Макс плюхнулся
на кровать и застывшим, безжизненным взглядом долго еще пялился в глянец
потолка – он так надеялся, что эту ночь проведет дома. Надеялся, что мать
увидит после долгой разлуки, и, может быть, она его простит… Не суждено. И боль
от пережитых унижений, от жизни своей загубленной в один миг стерлась,
сменившись болью новой, в разы сильнее и беспощадней. Мать он никогда им не
простит. Жизнь свою искалеченную, растоптанную – он никогда им не простит.
- Какая же ты
тварь, Карина, - не выдержав, проговорил Власов в тишину. – Молись теперь, чтоб
я тебя не нашел.
Проснулся Макс
от солнца, припекающего щеку. Поморщился, с головой залез под покрывало в
надежде спрятаться от назойливых ярких лучей, но стало еще невыносимей – жарко,
дышать нечем.
Стоп! Какое
покрывало? И тихо почему-то, как в одиночной камере, куда он не раз попадал
«штрафником». Опять кому-то не тому морду разбил? Макс резко открыл глаза,
ожидая увидеть перед собой привычные серые замызганные стены камеры или больницы
– но нет, здесь чисто, светло и уютно. Это не колония. Власов уселся на кровати
и огляделся, пытаясь понять, где же находится. Через пару мгновений все-таки
вспомнил: гостиница Сажинского и его, Власова, кров на ближайшую неделю. Свобода…
Видимо, опьянев от нее, проспал как убитый и даже не разделся.
Поправив
изрядно помятую Олежкину рубашку, Макс поплелся на кухню – там, вроде, чайник
был, а, может, и кофе найдется.
А на улице
почти что лето. Макс включил чайник и приоткрыл окно – и тут же вместе с шумом
кипящего жизнью города в крохотную кухоньку влетел свежий воздух.

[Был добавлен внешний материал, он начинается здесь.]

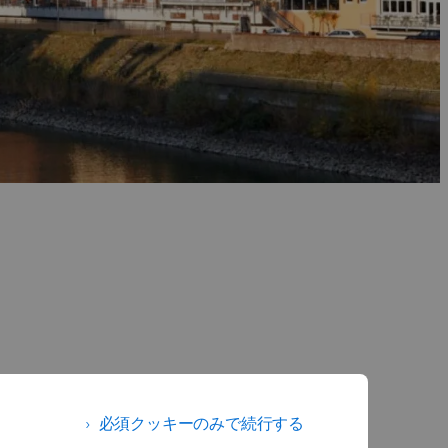
必須クッキーのみで続行する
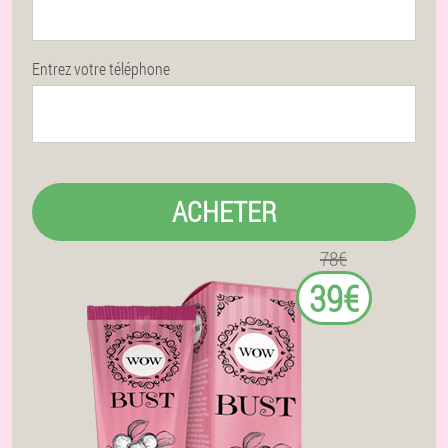
Entrez votre téléphone
ACHETER
78€
39€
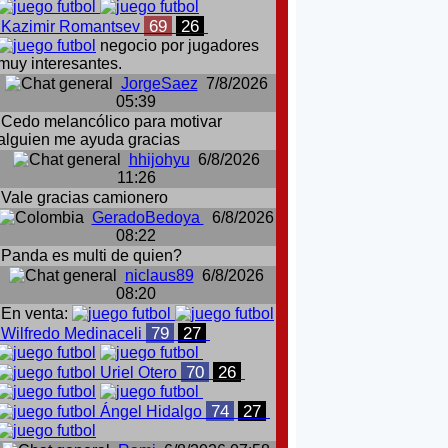
69
26
Kazimir Romantsev
negocio por jugadores
muy interesantes.
JorgeSaez
7/8/2026
05:39
Cedo melancólico para motivar
alguien me ayuda gracias
hhijohyu
6/8/2026
11:26
Vale gracias camionero
GeradoBedoya
6/8/2026
08:22
Panda es multi de quien?
niclaus89
6/8/2026
08:20
En venta:
79
27
Wilfredo Medinaceli
70
26
Uriel Otero
74
27
Ángel Hidalgo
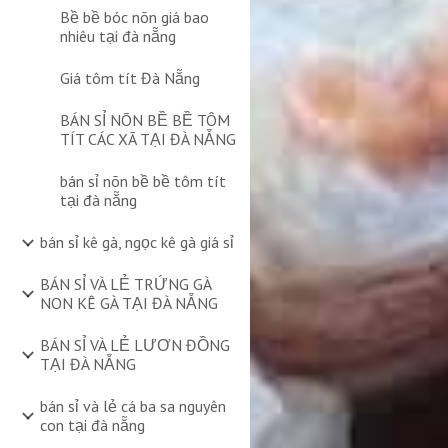
Bề bề bóc nõn giá bao
nhiêu tại đà nẵng
Giá tôm tít Đà Nẵng
BÁN SỈ NÕN BỀ BỀ TÔM
TÍT CÁC XÃ TẠI ĐÀ NẴNG
bán sỉ nõn bề bề tôm tít
tại đà nẵng
bán sỉ kê gà, ngọc kê gà giá sỉ
BÁN SỈ VÀ LẺ TRỨNG GÀ
NON KÊ GÀ TẠI ĐÀ NẴNG
BÁN SỈ VÀ LẺ LƯƠN ĐỒNG
TẠI ĐÀ NẴNG
bán sỉ và lẻ cá ba sa nguyên
con tại đà nẵng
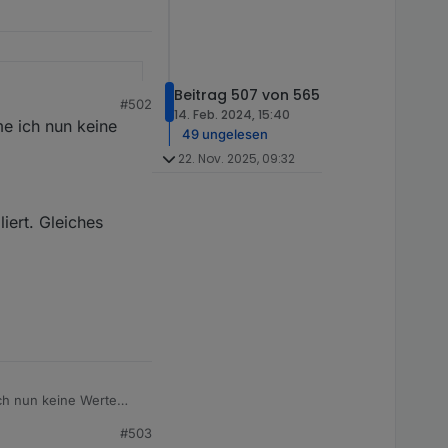
Beitrag 507 von 565
#502
14. Feb. 2024, 15:40
e ich nun keine
49 ungelesen
22. Nov. 2025, 09:32
iert. Gleiches
MI600" bereit gestellt
230" kompatibel. Er
holt die Daten aus
& app_secret)
attform Sie verwenden?
ie mir Ihre E-Mail-
 Minuten aktualisiert
e habe ich höflich
gen die ich bisher
ch nun keine Werte
ler enthält. Der
#503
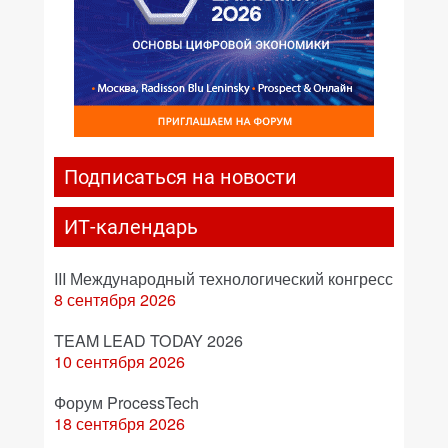
Подписаться на новости
ИТ-календарь
III Международный технологический конгресс
8 сентября 2026
TEAM LEAD TODAY 2026
10 сентября 2026
Форум ProcessTech
18 сентября 2026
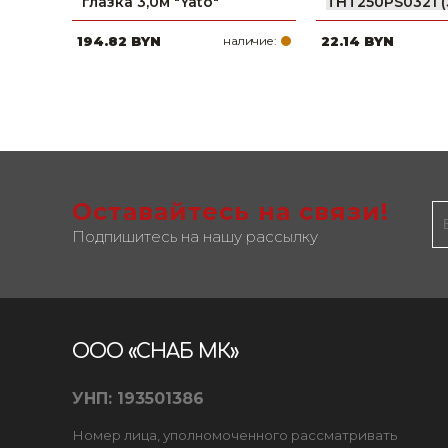
глазка 3,0м "Yato"
THT250PS0321 (
194.82 BYN
наличие:
22.14 BYN
Оставайтесь на связи!
Подпишитесь на нашу рассылку
ООО «СНАБ МК»
УНП: 193501386
Номер лица, уполномоченного рассматривать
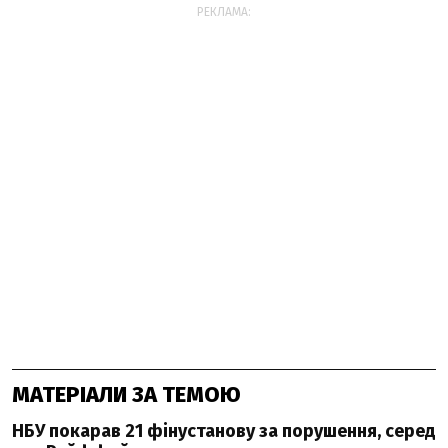
РЕКЛАМА:
МАТЕРІАЛИ ЗА ТЕМОЮ
НБУ покарав 21 фінустанову за порушення, серед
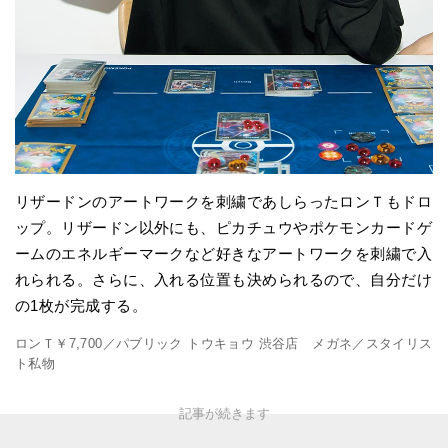
リザードンのアートワークを刺繍であしらったロンＴもドロ
ップ。リザードン以外にも、ピカチュウやポケモンカードゲ
ームのエネルギーマークなど好きなアートワークを刺繍で入
れられる。さらに、入れる位置も決められるので、自分だけ
の1枚が完成する。
ロンＴ￥7,700／パブリック トウキョウ 渋谷店 メガネ／スタイリス
ト私物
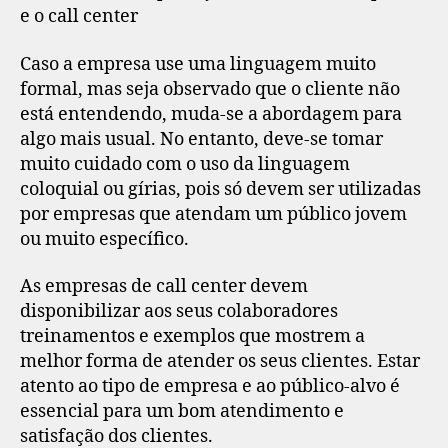
e o call center
Caso a empresa use uma linguagem muito
formal, mas seja observado que o cliente não
está entendendo, muda-se a abordagem para
algo mais usual. No entanto, deve-se tomar
muito cuidado com o uso da linguagem
coloquial ou gírias, pois só devem ser utilizadas
por empresas que atendam um público jovem
ou muito específico.
As empresas de call center devem
disponibilizar aos seus colaboradores
treinamentos e exemplos que mostrem a
melhor forma de atender os seus clientes. Estar
atento ao tipo de empresa e ao público-alvo é
essencial para um bom atendimento e
satisfação dos clientes.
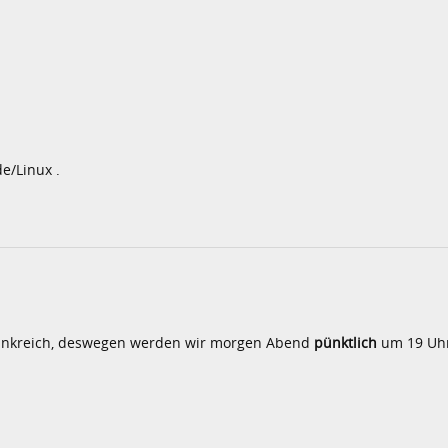
e/Linux .
Frankreich, deswegen werden wir morgen Abend
pünktlich
um 19 Uhr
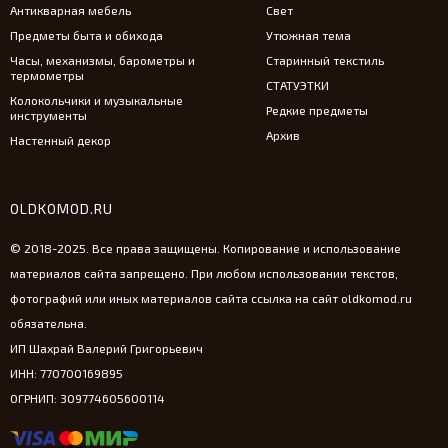
Антикварная мебель
Свет
Предметы быта и обихода
Утюжная тема
Часы, механизмы, барометры и
Старинный текстиль
термометры
СТАТУЭТКИ
Колокольчики и музыкальные
Редкие предметы
инструменты
Архив
Настенный декор
OLDKOMOD.RU
© 2018-2025. Все права защищены. Копирование и использование
материалов сайта запрещено. При любом использовании текстов,
фотографий или иных материалов сайта ссылка на сайт oldkomod.ru
обязательна.
ИП Шахрай Валерий Григорьевич
ИНН: 770700169895
ОГРНИП: 309774605600114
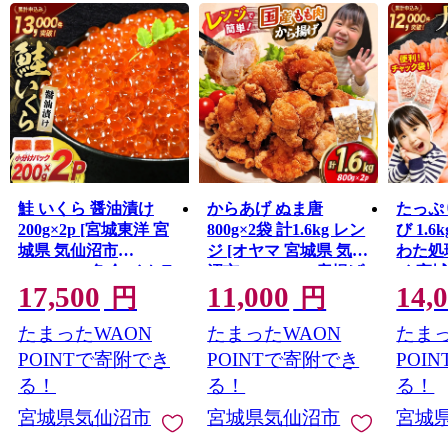
い。
鮭 いくら 醤油漬け
からあげ ぬま唐
たっぷ
200g×2p [宮城東洋 宮
800g×2袋 計1.6kg レン
び 1.6k
城県 気仙沼市
ジ [オヤマ 宮城県 気仙
わた処
20563341] 魚介 イクラ
沼市 20565702] 唐揚げ
イ 宮
17,500
11,000
14,
さけ サケ 鮭 冷凍 小分
冷凍 レンチン レンジ
20564
円
円
け 醤油 鮭卵 鮭いくら
調理 簡単調理 調理済
き海老
たまったWAON
たまったWAON
たまっ
み から揚げ 鶏 鶏肉 冷
業務用
凍食品 お弁当 弁当 お
えび 
POINTで寄附でき
POINTで寄附でき
POI
かず お惣菜 惣菜 おつ
ビ 海
る！
る！
る！
まみ 感想
宮城県気仙沼市
宮城県気仙沼市
宮城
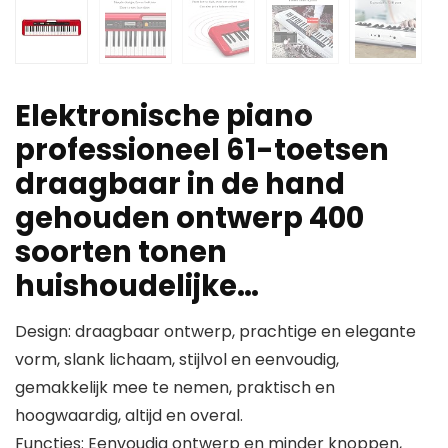
Elektronische piano
professioneel 61-toetsen
draagbaar in de hand
gehouden ontwerp 400
soorten tonen
huishoudelijke…
Design: draagbaar ontwerp, prachtige en elegante
vorm, slank lichaam, stijlvol en eenvoudig,
gemakkelijk mee te nemen, praktisch en
hoogwaardig, altijd en overal.
Functies: Eenvoudig ontwerp en minder knoppen,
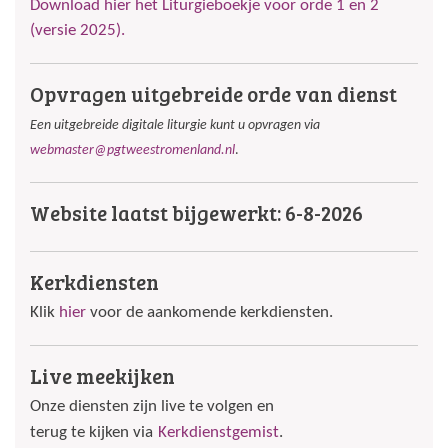
Download hier het Liturgieboekje voor orde 1 en 2
(versie 2025).
Opvragen uitgebreide orde van dienst
Een uitgebreide digitale liturgie kunt u opvragen via
webmaster@pgtweestromenland.nl
.
Website laatst bijgewerkt: 6-8-2026
Kerkdiensten
Klik
hier
voor de aankomende kerkdiensten.
Live meekijken
Onze diensten zijn live te volgen en
terug te kijken via
Kerkdienstgemist
.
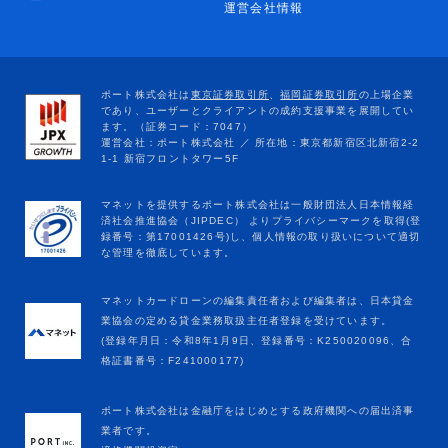
ー
運営会社情報
マネットカードローンの編集責任者および編集者は、日本貸金
業協会の定める貸金業務取扱主任者登録を受けています。
(登録年月日：令和8年1月9日、登録番号：K250020096、合
格証書番号：F241000177)
ポート株式会社は金融庁をはじめとする政府機関への届出済事
業者です。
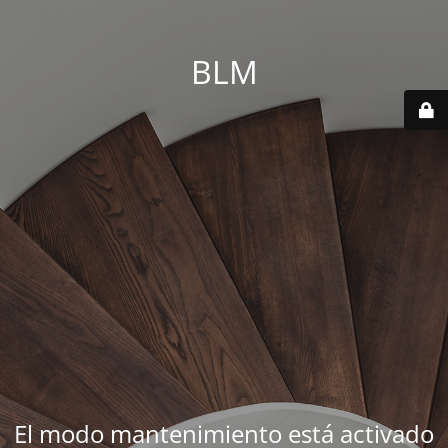
BLM
El modo mantenimiento está activado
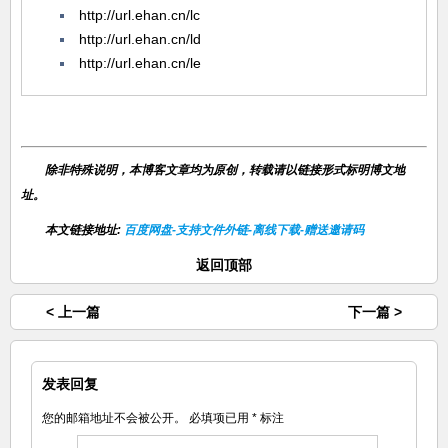
http://url.ehan.cn/lc
http://url.ehan.cn/ld
http://url.ehan.cn/le
除非特殊说明，本博客文章均为原创，转载请以链接形式标明博文地
址。
本文链接地址:
百度网盘-支持文件外链-离线下载-赠送邀请码
返回顶部
< 上一篇
下一篇 >
发表回复
您的邮箱地址不会被公开。
必填项已用
*
标注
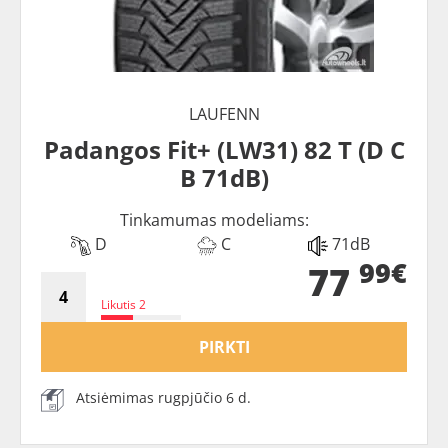
LAUFENN
Padangos Fit+ (LW31) 82 T (D C
B 71dB)
Tinkamumas modeliams:
D
C
71dB
99€
77
Likutis 2
PIRKTI
Atsiėmimas rugpjūčio 6 d.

Еще пахнет
вчерашним ливнем, невысохшие лужи небольшими озерками сверкают на асфальте, напоминая
о вчерашней непогоде, – так странно, так непривычно смотреть на залитый солнцем
город… Так быстро все изменилось. Словно буря миновала и теперь обещан покой.
Власову даже показалось, что этим утром ему самому уже не так паршиво, как
вчера; ему даже поверилось, что может быть, и в его жизни когда-нибудь наступит
такое лето.
Вода в чайнике
закипела, раздался щелчок. У Олежки в запасах отыскался не только кофе, но еще
и печенье, – вот и славненько, а то вылезать из этой тихой спокойной норы нет
ни малейшего желания. Власов и не вылезал. И не вылез бы, если б Сажинский сам,
не дождавшись от него никакой тяги к общению, ближе к вечеру не показался б на
пороге, держа в руках два огромных пакета с едой.